The only way The Music Store Owner and I are able to deliver this sprinting between two floors to commit an offence to all that is good and holy in music twice a week is that we have become quite interested in a health supplement known colloquially as Pink Champagne. This powder cannot be obtained from your local Boots, but luckily there is a nearby biker gang who have a plentiful supply of the stuff. It is made by crushing up some sort of red tablet with whatever available baking soda, washing powder or dust from a hoover bag the bikers have lying around.
Disclaimer: It is not only the time limitations of criminal law that allows me to reveal this potentially nefarious adolescent activity to you. It’s also the more salient point that while we greatly enjoyed acquiring it, sneaking it into places, taking ourselves off to dark corners and chopping it out, whilst imagining ourselves to be minor bit part players in the re-enactment of Scarface the movie, the reality is that with the benefit of hindsight I think I can fairly confidently state that about 0.0001% of it actually contained anything that had been within 5 miles of real illegal or prescription drugs. There was probably more uppers in a throat lozenge. This did not, however, stop us from getting a real buzz out of the ritual of doing it. Plus, of course, our heart rates are sky high anyway as we are now covering about five miles of stairs a night running records up and down between two events.

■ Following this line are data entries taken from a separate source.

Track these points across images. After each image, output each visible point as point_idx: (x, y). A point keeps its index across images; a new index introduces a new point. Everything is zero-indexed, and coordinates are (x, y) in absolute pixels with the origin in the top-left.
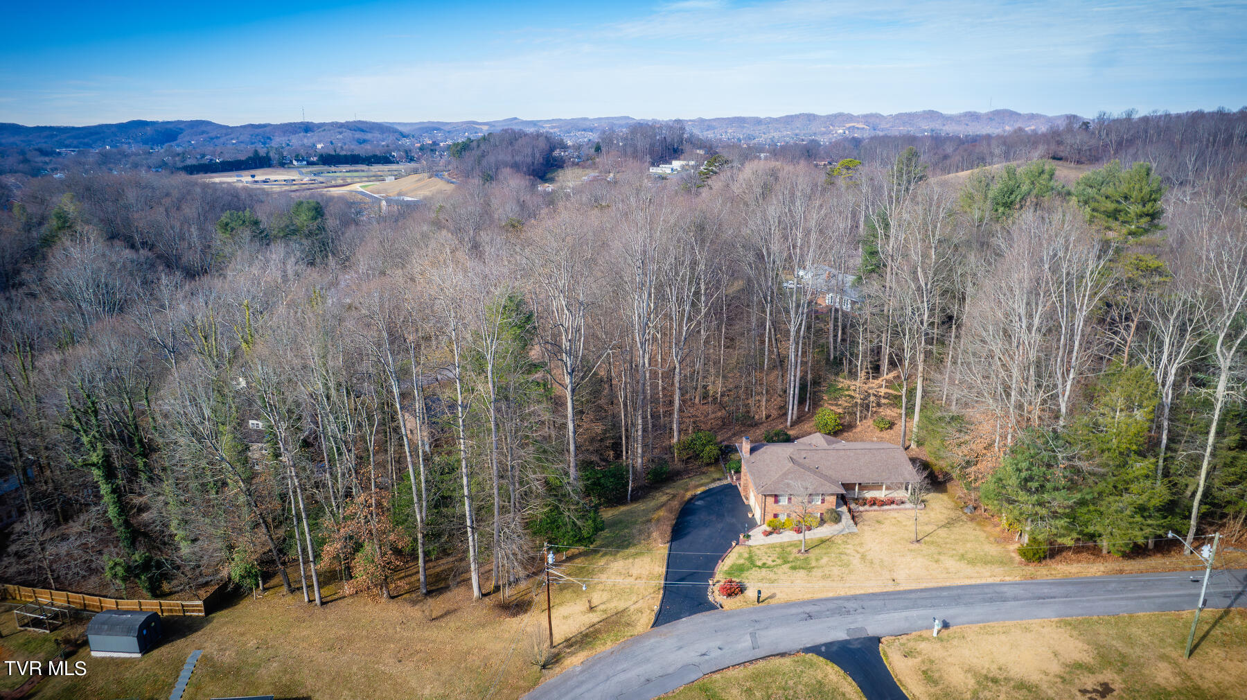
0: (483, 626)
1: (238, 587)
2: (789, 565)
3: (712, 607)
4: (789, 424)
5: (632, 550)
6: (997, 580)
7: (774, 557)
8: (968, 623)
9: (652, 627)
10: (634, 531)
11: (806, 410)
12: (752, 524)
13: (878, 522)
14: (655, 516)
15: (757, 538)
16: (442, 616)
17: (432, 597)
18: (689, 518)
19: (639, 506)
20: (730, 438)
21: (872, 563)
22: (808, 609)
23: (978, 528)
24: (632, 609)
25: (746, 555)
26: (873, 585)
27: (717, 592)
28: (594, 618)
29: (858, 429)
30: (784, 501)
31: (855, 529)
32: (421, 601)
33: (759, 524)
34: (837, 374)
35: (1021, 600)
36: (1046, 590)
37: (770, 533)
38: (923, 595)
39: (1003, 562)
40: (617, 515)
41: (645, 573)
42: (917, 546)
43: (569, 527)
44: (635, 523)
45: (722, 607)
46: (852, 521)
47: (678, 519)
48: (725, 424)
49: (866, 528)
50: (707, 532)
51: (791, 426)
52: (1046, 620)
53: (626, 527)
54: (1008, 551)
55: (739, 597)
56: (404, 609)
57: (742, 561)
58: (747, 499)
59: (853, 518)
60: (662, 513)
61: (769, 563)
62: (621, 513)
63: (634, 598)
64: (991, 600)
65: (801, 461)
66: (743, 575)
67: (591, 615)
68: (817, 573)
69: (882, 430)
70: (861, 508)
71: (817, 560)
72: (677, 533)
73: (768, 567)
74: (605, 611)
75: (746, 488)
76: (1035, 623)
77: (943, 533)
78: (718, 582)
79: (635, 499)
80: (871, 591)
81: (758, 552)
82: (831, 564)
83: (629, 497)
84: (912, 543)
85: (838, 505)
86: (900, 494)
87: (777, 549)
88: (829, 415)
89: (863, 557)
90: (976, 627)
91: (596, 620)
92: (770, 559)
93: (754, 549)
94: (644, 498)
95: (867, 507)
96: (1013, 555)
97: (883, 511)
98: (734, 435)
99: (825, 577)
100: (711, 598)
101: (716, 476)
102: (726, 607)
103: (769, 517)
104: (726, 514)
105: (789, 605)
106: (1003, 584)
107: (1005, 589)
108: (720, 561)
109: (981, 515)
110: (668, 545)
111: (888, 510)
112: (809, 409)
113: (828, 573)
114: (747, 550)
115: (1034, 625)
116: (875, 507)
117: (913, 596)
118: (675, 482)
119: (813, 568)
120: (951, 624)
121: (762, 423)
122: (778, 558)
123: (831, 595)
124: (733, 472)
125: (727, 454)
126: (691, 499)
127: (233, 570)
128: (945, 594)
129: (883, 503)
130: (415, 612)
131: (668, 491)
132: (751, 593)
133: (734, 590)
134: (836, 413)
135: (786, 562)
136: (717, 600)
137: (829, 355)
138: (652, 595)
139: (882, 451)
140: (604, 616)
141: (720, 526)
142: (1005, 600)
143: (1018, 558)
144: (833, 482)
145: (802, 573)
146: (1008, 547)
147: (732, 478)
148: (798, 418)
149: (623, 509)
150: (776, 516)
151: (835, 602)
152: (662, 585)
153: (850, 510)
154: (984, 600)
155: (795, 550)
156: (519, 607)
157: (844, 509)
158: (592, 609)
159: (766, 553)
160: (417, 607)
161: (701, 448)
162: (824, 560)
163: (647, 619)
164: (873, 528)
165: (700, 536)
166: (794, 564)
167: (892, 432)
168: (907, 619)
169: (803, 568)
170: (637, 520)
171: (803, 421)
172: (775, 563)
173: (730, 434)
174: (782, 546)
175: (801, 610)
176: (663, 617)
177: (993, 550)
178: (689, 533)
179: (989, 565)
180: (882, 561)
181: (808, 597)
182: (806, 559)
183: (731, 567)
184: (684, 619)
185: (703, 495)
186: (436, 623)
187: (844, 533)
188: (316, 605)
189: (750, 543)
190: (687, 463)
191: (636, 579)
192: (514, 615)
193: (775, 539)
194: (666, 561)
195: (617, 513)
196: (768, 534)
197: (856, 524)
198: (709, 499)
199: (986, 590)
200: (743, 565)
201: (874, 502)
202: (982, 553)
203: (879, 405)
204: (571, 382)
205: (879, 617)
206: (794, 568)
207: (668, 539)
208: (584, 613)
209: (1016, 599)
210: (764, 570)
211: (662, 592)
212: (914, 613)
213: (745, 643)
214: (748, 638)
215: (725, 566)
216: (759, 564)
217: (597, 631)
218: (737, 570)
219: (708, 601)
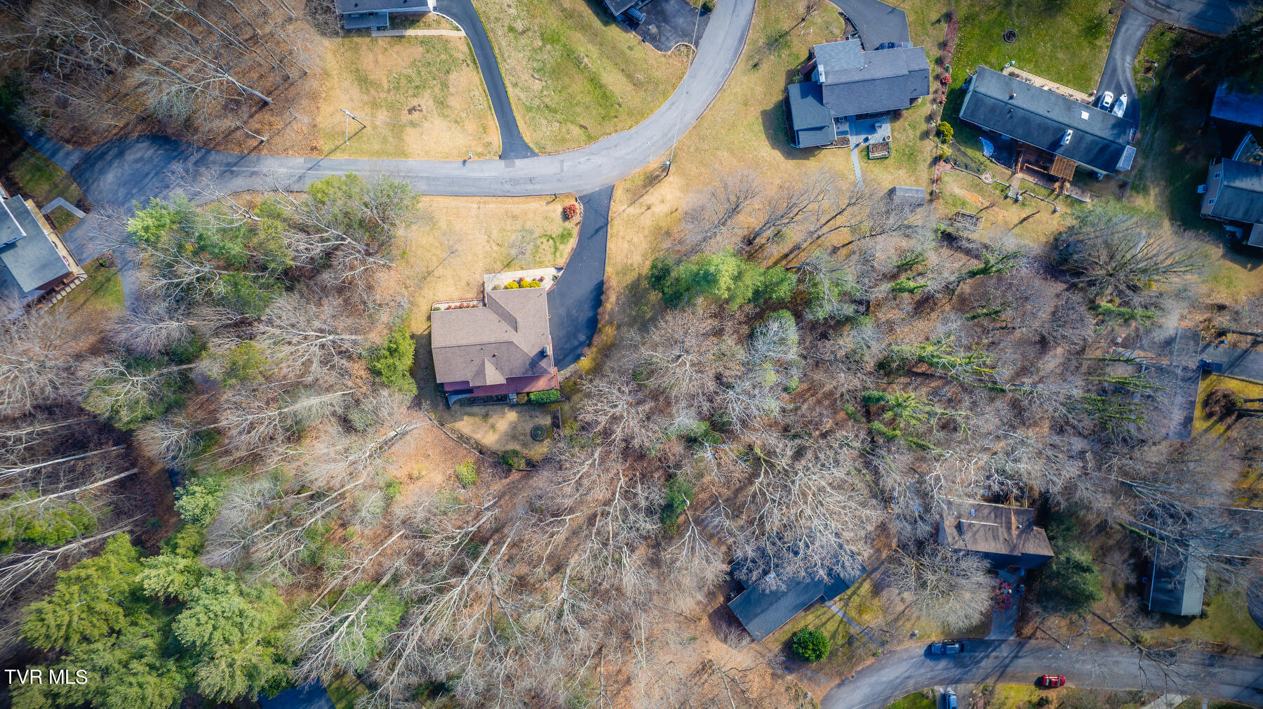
2: (534, 236)
3: (582, 199)
7: (541, 249)
9: (614, 186)
12: (550, 294)
15: (549, 276)
24: (626, 206)
25: (558, 255)
27: (578, 211)
28: (647, 200)
31: (486, 277)
33: (546, 295)
37: (539, 281)
41: (620, 243)
45: (577, 198)
46: (485, 286)
55: (566, 205)
57: (561, 247)
61: (545, 241)
63: (625, 216)
66: (562, 230)
67: (649, 203)
68: (519, 225)
71: (516, 240)
72: (599, 292)
73: (546, 236)
74: (642, 205)
78: (577, 225)
81: (550, 258)
82: (509, 234)
87: (539, 260)
91: (645, 197)
92: (544, 246)
93: (553, 263)
99: (515, 219)
100: (582, 208)
102: (575, 198)
104: (565, 318)
105: (540, 193)
108: (574, 249)
110: (606, 277)
113: (513, 223)
114: (557, 262)
119: (520, 231)
122: (539, 247)
132: (559, 208)
133: (567, 214)
135: (535, 241)
136: (579, 206)
138: (615, 216)
140: (641, 200)
141: (571, 301)
145: (527, 226)
152: (609, 226)
155: (528, 253)
158: (649, 209)
159: (545, 256)
162: (512, 239)
163: (619, 194)
165: (584, 288)
166: (531, 237)
169: (526, 231)
172: (542, 240)
174: (535, 264)
176: (609, 193)
178: (593, 290)
182: (522, 243)
183: (568, 241)
184: (597, 189)
187: (493, 275)
189: (554, 272)
191: (625, 237)
193: (538, 273)
194: (608, 256)
196: (542, 281)
197: (484, 282)
200: (561, 243)
206: (531, 233)
207: (605, 285)
208: (653, 205)
210: (549, 233)
211: (609, 219)
212: (477, 175)
213: (567, 165)
214: (565, 169)
215: (572, 242)
216: (551, 241)
217: (645, 186)
218: (564, 237)
219: (584, 204)
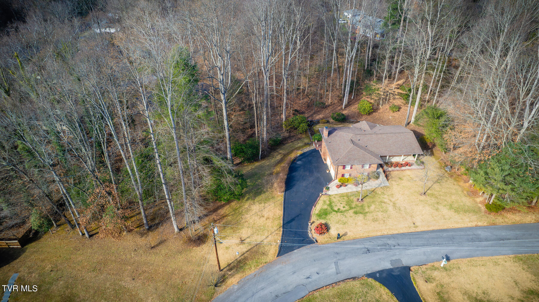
0: (181, 253)
1: (37, 233)
2: (352, 211)
3: (311, 242)
4: (343, 107)
5: (263, 196)
6: (474, 224)
7: (344, 204)
8: (461, 258)
9: (277, 256)
10: (264, 181)
11: (352, 98)
12: (330, 180)
13: (400, 178)
14: (275, 171)
15: (333, 190)
16: (157, 245)
17: (152, 231)
18: (294, 174)
19: (265, 163)
20: (312, 115)
21: (400, 210)
22: (368, 245)
23: (455, 183)
24: (265, 242)
25: (328, 202)
26: (402, 227)
27: (313, 231)
28: (244, 248)
29: (381, 111)
30: (348, 168)
31: (387, 184)
32: (145, 234)
33: (333, 179)
34: (370, 80)
35: (490, 241)
36: (504, 233)
37: (341, 186)
38: (434, 235)
39: (476, 211)
40: (254, 169)
41: (271, 215)
42: (423, 197)
43: (227, 190)
44: (264, 175)
45: (317, 241)
46: (385, 178)
47: (288, 175)
48: (309, 106)
49: (394, 183)
50: (304, 184)
51: (345, 108)
52: (507, 256)
53: (259, 178)
54: (476, 203)
55: (326, 235)
56: (136, 239)
57: (325, 207)
58: (325, 160)
59: (387, 176)
60: (278, 169)
61: (342, 209)
62: (256, 168)
63: (266, 234)
64: (472, 240)
65: (357, 142)
66: (327, 217)
67: (241, 246)
68: (369, 216)
69: (394, 112)
70: (390, 169)
71: (369, 207)
72: (289, 184)
73: (341, 212)
74: (249, 243)
75: (324, 154)
76: (500, 258)
77: (436, 186)
78: (313, 222)
79: (264, 157)
80: (402, 232)
81: (334, 200)
82: (377, 210)
83: (260, 157)
84: (421, 195)
85: (378, 168)
86: (411, 159)
87: (345, 198)
88: (366, 104)
89: (394, 205)
90: (466, 260)
91: (245, 250)
92: (342, 205)
93: (332, 197)
94: (268, 156)
95: (393, 168)
96: (480, 205)
97: (402, 170)
98: (314, 113)
99: (375, 220)
100: (310, 235)
101: (306, 141)
102: (319, 241)
103: (339, 176)
104: (314, 170)
105: (355, 241)
106: (477, 227)
107: (479, 232)
108: (313, 207)
109: (455, 172)
110: (283, 194)
111: (405, 170)
112: (354, 97)
113: (376, 217)
114: (328, 198)
115: (500, 260)
116: (398, 168)
117: (426, 236)
118: (284, 145)
119: (367, 213)
120: (450, 258)
121: (329, 106)
122: (346, 205)
123: (379, 234)
124: (316, 141)
125: (311, 126)
126: (294, 160)
127: (34, 222)
128: (445, 234)
129: (402, 165)
130: (142, 241)
131: (281, 152)
132: (333, 232)
133: (324, 228)
134: (371, 103)
135: (351, 208)
136: (314, 236)
137: (364, 66)
138: (276, 232)
139: (402, 134)
140: (250, 247)
141: (311, 179)
142: (480, 240)
143: (483, 208)
144: (375, 155)
145: (361, 217)
146: (476, 199)
147: (316, 144)
148: (348, 103)
149: (257, 164)
150: (343, 176)
151: (382, 240)
152: (282, 225)
153: (384, 172)
154: (468, 240)
155: (355, 199)
156: (200, 240)
157: (381, 170)
158: (242, 241)
159: (339, 201)
160: (143, 238)
161: (298, 125)
162: (373, 207)
163: (273, 250)
164: (398, 183)
165: (301, 186)
166: (355, 210)
167: (399, 113)
168: (424, 253)
169: (361, 213)
170: (265, 173)
171: (350, 105)
172: (345, 209)
173: (312, 112)
174: (347, 195)
175: (362, 246)
176: (283, 250)
177: (467, 201)
178: (294, 185)
179: (468, 213)
180: (405, 209)
181: (366, 235)
182: (362, 206)
183: (320, 211)
184: (295, 251)
185: (301, 157)
186: (154, 250)
187: (381, 186)
188: (86, 238)
189: (329, 193)
190: (290, 132)
191: (266, 219)
192: (199, 245)
193: (343, 190)
194: (283, 206)
195: (253, 167)
196: (339, 186)
197: (388, 180)
198: (303, 160)
199: (469, 233)
200: (327, 209)
201: (397, 165)
202: (462, 204)
203: (394, 99)
204: (224, 98)
205: (409, 252)
206: (356, 213)
207: (283, 189)
208: (238, 245)
209: (487, 240)
210: (339, 214)
211: (282, 229)
212: (428, 249)
213: (332, 270)
214: (333, 265)
215: (316, 210)
216: (336, 209)
217: (246, 259)
218: (324, 213)
219: (308, 237)
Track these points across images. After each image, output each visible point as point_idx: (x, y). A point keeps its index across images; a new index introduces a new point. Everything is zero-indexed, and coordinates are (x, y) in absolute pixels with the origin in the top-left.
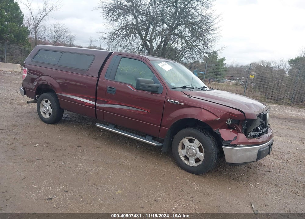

This obsession with the Pink Champagne ritual is the factor that had led us to us finding ourselves ensconced together, giggling, in the toilet cubicle downstairs. In turn, this creates the opportunity for our non-partaking, designated driver friend The Keyboard Policeman to seize control of the wheels of steel, remove the designated box of carefully arranged records, and replace it with his own selection. No matter how many times we insisted that we would only be three minutes and he was simply to press play on the next turntable and fade from one to the other, he seemed to genuinely believe that Wedding Receptions were greatly enhanced by the occasional Van Der Graaf Generator or Peter Hamill track. No amount of us pointing towards angry and bewildered wedding guests would dissuade him from this notion. Any visit to the bathroom to load up on hoover dust was therefore a high risk activity which might see you return to a deserted dance-floor. And several hundred people trying to work out who had requested track 2 side 1 of Selling England by the Pound.
With my head pinned to the floor by his boot, the dulcet tones of his beloved Doris Day wafting across the abandoned dance-floor, and the promise of an unlikely outing for Hocus Pocus by Focus to look forward to unless we could somehow take back control of the stylus, I couldn’t help but conclude that now might be a good time for me to consider my career choices.